- Born: Judy Agnes Raper 1954 (age 71–72)
- Education: University of New South Wales
- Scientific career
- Workplaces: University of Cambridge University of Wollongong University of Sydney National Science Foundation
- Thesis: Hydrodynamic mechanisms on industrial sieve trays (1979)
- Website: Judy Raper

= Judy Raper =

Australian chemical engineer

Judy Agnes Raper (born 1954) is an Australian chemical engineer and was previously Deputy Vice-Chancellor for Research and Innovation at the University of Wollongong. She has served as a National Science Foundation Director and led the Atomic Energy Research Establishment. She has been Dean & CEO of TEDI-London, a new engineering higher education provider since its incorporation in June, 2019.

== Early life and education ==
Raper was born in Budapest. She settled in Australia in 1957. She earned her undergraduate and PhD degrees at the University of New South Wales in 1976 and 1980 respectively. She worked on distillation columns. She was a postdoctoral researcher at the University of Cambridge, where she worked at the Atomic Energy Research Establishment.

== Research and career ==
Raper was appointed lecturer at the University of Newcastle in 1982. She joined the University of New South Wales in 1986, where she was Head of Chemical Engineering at the University of New South Wales, where she transformed the undergraduate engineering programme. In 1997, Raper was the first woman to be appointed Dean of the Faculty of Engineering at the University of Sydney. Raper left the University of Sydney to join the University of Missouri as the chair of the Chemical and Biological engineering department in 2003. She spent 2006 on secondment at the National Science Foundation. Her research considers the characterisation of particulates and their impact on pollution control. She has focussed on pharmaceutical and medicinal applications of aerosol powders.

Raper was appointed Deputy Vice-Chancellor of Research and Innovation at the University of Wollongong in July 2008, a position she held until December 2018. She has led bids for federal government capital grants worth $135 million. In 2017 Raper was the second woman to win the Australian and New Zealand Federation of Chemical Engineers Chemeca medal, and used her keynote acceptance speak to talk about the need for diversity in engineering. Raper has spoken about the need for gender equality and increased diversity at the University of Wollongong. She appointed Valerie Linton as the Dean of Engineering and Information Sciences in 2018.

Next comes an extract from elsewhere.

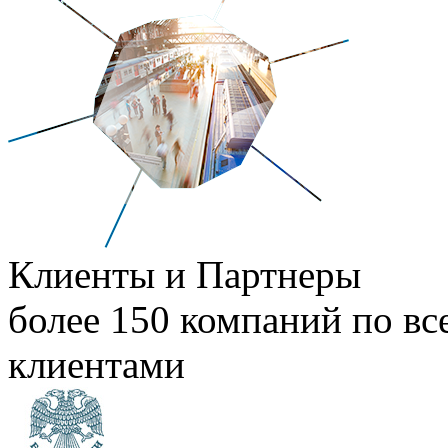
Клиенты и Партнеры
более 150 компаний по вс
клиентами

Raper is one of the Founding Deans of the PLuS Alliance, a collaboration between the University of New South Wales, Arizona State University and King's College London.

== Awards and honours ==
Her awards and honours include;

- 1998 Avon Spirit of Achievement Award for Science
- 2003 Fellow of the Australian Academy of Technology and Engineering
- 2003 Honorary Fellow of the Engineers Australia
- 2012 Australian Financial Review 100 Women of Influence
- 2017 Australian and New Zealand Federation of Chemical Engineers Chemeca Medal
- 2018 University of New South Wales Ada Lovelace Medal
- 2019 Member of the Order of Australia
- Fellow of the Royal Society of New South Wales

The University of New South Wales hold a Judy Raper Award for Leadership in her honour.